ただ、作っているメーカーの味を研究している人はどう思っているのだろうと考えたりもする。味にこだわっていないことはないだろうけど、「飲みたい!」動機ではなく、「踊りたい!」動機で何ヶ月もかけて作った飲み物を買ってもらうのは残念だと思ったりしないのか。それとも、結果として飲んでもらっているから良いのか。この辺りは人によって分かれそうだが。

モノ本来がもつ価値(”味”)と必ずしも紐づく体験(”美味しさ”)ではなくとも、類似製品でも代替可能な価値(”あったかい飲み物” or “ペットボトル”)と紐づく体験(“TikTokで承認欲求を満たす”)をどう企画力で作り上げるかが、マーケティング施策の一つとしてより注目されるような気がする。

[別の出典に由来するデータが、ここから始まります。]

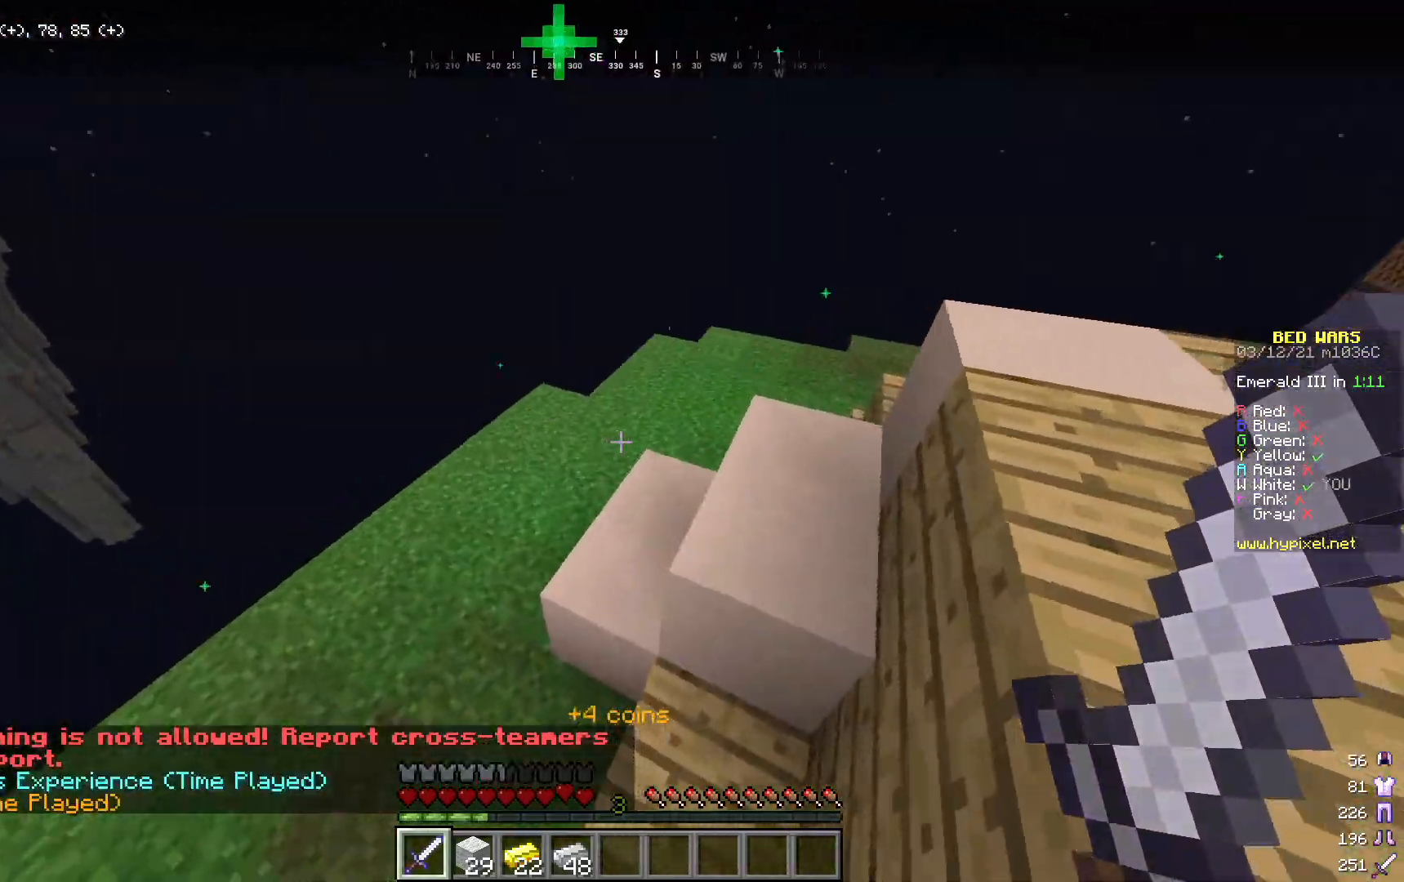
{"keys": ["w"], "mouse": [], "events": [[167, "d", "up"]]}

自分はマーケティングの専門家ではないので、Youtuberが台頭したあたりから、その流れは来ているのかもしれないが。

一方で、プロダクトを徹底的に作り込んで、モノ本来がもつ価値と1:1で顧客と向き合うことを積み重ねているブランドもどんどん出てきており、マスマーケティングとパーソナライズの施策の差も広がっているように思える。

顧客のどういった感情を満たすかは、企業の自由だが、長く顧客と付き合っていくためには、モノ本来が持つ価値をどこまで訴求できるかが、鍵なような気がしている。